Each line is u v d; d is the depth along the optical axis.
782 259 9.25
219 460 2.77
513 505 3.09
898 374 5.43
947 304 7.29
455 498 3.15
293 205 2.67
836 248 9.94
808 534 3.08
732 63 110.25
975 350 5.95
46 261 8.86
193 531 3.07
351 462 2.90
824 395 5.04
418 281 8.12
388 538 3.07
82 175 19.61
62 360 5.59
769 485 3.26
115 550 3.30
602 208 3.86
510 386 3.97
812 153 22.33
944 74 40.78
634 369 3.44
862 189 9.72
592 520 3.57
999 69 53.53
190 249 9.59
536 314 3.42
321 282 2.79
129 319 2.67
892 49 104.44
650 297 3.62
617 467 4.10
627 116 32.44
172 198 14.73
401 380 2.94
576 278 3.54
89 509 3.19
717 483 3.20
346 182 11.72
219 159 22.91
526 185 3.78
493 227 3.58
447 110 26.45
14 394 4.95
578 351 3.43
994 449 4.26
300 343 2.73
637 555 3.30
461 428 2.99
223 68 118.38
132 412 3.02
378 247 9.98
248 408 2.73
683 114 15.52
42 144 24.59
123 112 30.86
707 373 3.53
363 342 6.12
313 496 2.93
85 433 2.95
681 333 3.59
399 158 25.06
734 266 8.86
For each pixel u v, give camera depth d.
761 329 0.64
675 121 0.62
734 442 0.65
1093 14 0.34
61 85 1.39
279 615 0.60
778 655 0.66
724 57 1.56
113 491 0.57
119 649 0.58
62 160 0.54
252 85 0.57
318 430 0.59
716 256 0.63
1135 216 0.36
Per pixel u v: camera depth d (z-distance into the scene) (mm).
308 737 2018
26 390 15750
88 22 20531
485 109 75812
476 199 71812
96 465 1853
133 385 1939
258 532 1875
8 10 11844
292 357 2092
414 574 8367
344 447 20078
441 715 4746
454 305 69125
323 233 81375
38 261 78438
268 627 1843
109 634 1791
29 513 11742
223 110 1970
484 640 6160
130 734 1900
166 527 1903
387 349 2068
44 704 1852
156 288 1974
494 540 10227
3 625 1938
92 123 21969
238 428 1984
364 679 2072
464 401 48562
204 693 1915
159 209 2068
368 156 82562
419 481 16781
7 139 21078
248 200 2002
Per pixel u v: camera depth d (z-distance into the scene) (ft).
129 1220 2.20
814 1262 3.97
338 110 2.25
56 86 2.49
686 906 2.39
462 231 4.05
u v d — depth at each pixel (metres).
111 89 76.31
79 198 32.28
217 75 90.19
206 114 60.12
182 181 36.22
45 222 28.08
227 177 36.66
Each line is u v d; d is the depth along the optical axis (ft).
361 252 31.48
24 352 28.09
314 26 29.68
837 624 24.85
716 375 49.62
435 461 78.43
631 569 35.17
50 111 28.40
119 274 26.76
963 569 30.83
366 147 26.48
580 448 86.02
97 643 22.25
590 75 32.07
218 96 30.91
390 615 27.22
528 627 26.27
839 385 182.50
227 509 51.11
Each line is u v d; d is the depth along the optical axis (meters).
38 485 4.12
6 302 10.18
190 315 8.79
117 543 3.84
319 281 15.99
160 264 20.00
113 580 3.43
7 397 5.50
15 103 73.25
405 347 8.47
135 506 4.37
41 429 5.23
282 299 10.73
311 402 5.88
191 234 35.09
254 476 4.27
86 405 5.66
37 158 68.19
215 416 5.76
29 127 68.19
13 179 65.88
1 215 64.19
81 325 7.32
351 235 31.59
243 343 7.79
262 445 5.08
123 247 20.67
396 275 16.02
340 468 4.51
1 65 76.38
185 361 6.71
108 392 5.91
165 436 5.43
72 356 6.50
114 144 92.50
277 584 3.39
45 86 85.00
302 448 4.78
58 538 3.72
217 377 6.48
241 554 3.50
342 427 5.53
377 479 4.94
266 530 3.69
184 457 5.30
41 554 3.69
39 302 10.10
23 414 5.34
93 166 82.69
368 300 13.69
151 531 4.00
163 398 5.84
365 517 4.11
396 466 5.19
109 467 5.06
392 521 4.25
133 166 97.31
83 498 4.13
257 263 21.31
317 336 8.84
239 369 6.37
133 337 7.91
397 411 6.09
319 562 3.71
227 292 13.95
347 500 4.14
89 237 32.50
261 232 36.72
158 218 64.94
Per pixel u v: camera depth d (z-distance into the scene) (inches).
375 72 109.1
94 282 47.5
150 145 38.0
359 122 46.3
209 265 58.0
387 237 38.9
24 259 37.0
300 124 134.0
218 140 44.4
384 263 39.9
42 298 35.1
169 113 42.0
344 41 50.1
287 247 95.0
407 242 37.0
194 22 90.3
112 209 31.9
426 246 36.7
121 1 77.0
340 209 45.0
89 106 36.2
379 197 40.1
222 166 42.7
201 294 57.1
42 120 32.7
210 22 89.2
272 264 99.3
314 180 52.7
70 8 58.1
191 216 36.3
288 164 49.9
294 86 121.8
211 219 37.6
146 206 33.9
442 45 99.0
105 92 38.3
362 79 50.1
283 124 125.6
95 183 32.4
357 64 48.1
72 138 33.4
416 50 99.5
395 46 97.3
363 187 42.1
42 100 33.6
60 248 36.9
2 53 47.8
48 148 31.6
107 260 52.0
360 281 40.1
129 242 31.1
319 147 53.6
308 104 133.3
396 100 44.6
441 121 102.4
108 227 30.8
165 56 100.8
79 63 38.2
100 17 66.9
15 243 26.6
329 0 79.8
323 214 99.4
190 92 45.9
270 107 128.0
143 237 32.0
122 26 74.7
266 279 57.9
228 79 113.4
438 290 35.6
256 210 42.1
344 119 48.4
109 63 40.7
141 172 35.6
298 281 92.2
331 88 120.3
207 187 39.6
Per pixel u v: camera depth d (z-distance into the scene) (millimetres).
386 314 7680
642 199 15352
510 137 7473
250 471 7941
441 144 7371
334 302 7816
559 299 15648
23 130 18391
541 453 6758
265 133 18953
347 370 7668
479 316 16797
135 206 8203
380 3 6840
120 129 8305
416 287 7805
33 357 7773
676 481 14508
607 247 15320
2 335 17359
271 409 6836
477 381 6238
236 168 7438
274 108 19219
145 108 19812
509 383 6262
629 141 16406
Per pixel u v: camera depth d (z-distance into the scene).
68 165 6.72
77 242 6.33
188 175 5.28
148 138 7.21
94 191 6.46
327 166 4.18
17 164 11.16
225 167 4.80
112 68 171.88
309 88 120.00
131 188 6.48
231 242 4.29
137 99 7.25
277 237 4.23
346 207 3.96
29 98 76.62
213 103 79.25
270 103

========================================

Restate word for word the entries above from the line with "215 416 5.76" through the line with "58 538 3.72", inclusive, leaving out everything else.

215 416 5.76
29 127 68.19
13 179 65.88
1 215 64.19
81 325 7.32
351 235 31.59
243 343 7.79
262 445 5.08
123 247 20.67
396 275 16.02
340 468 4.51
1 65 76.38
185 361 6.71
108 392 5.91
165 436 5.43
72 356 6.50
114 144 92.50
277 584 3.39
45 86 85.00
302 448 4.78
58 538 3.72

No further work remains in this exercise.